▸ Record set:

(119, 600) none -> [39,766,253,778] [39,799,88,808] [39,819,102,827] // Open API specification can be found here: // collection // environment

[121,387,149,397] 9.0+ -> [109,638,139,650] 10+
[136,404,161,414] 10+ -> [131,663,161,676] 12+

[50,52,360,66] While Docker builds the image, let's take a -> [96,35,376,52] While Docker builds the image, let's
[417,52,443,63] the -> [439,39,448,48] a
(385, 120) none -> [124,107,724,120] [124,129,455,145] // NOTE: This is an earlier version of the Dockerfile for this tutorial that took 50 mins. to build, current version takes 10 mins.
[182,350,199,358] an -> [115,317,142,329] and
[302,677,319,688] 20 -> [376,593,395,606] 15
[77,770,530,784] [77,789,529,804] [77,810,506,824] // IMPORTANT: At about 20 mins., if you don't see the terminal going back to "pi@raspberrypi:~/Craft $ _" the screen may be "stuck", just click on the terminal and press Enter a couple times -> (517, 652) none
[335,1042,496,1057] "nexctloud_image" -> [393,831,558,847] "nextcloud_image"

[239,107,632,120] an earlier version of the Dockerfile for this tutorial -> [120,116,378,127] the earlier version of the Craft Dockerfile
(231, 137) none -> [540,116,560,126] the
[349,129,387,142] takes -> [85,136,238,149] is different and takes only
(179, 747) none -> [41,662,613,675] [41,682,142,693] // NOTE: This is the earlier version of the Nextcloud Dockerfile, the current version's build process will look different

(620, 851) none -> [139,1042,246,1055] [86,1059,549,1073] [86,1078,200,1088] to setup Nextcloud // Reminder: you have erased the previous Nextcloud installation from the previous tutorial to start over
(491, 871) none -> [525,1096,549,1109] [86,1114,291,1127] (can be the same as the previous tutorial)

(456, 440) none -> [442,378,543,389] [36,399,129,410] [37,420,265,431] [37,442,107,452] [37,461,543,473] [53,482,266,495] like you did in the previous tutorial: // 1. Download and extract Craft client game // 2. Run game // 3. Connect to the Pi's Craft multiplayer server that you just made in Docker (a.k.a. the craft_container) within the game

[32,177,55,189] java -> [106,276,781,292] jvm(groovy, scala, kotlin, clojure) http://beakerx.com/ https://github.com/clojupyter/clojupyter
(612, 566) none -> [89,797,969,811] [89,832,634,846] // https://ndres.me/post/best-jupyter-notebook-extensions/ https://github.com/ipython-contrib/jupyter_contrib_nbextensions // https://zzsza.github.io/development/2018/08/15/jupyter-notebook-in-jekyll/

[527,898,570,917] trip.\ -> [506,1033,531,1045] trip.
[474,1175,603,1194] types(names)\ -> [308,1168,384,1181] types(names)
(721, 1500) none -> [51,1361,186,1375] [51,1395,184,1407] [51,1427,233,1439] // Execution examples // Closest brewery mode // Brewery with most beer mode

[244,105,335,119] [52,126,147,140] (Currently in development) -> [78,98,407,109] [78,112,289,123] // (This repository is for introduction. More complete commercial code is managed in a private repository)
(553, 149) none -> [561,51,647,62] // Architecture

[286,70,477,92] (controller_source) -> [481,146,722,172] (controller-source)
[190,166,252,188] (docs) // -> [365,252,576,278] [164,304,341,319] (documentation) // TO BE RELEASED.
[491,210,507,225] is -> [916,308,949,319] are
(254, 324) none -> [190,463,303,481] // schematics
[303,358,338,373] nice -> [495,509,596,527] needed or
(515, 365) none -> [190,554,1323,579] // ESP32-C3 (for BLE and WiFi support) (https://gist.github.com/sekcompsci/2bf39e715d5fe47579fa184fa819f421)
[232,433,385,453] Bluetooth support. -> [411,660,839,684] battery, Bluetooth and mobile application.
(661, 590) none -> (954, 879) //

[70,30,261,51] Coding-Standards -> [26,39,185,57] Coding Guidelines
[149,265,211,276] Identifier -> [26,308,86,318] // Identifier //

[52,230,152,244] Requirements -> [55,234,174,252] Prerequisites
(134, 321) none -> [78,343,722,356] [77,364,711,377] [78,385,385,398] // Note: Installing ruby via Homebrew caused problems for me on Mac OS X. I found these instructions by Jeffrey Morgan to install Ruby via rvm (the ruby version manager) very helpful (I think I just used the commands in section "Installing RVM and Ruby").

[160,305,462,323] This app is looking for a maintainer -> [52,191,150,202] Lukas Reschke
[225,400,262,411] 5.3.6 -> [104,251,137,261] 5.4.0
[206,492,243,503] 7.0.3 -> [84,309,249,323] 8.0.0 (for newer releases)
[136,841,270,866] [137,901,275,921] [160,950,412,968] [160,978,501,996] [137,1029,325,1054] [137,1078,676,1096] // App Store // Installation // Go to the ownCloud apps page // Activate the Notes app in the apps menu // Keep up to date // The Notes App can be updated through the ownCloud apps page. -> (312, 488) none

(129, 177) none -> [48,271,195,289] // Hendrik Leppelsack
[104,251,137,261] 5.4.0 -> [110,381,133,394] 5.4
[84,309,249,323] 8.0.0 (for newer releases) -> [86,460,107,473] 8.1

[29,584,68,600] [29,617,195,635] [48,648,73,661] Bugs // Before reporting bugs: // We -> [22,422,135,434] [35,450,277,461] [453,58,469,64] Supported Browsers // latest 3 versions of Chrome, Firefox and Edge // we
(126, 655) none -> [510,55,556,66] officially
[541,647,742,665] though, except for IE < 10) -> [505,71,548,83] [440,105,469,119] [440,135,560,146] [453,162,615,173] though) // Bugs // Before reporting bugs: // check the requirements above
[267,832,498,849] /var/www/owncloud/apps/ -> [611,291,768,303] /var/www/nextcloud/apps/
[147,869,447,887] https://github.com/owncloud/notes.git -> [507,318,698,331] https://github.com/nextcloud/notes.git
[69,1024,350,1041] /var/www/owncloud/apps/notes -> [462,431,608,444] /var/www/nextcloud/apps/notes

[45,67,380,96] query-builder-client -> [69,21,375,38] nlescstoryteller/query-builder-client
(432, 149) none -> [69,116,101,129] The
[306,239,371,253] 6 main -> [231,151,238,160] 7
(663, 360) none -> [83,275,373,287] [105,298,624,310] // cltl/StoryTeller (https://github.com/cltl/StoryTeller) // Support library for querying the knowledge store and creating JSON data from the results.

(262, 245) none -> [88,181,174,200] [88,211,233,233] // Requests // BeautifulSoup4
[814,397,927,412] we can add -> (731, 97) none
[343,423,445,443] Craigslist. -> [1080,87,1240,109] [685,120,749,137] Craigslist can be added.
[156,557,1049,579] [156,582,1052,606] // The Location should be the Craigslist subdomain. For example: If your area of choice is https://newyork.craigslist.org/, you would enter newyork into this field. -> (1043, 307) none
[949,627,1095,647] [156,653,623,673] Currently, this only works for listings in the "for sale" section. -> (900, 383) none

▸ Problem to solve: Go through the data and copy every line that includes "newer".

▸ Task output:
[206,492,243,503] 7.0.3 -> [84,309,249,323] 8.0.0 (for newer releases)
[84,309,249,323] 8.0.0 (for newer releases) -> [86,460,107,473] 8.1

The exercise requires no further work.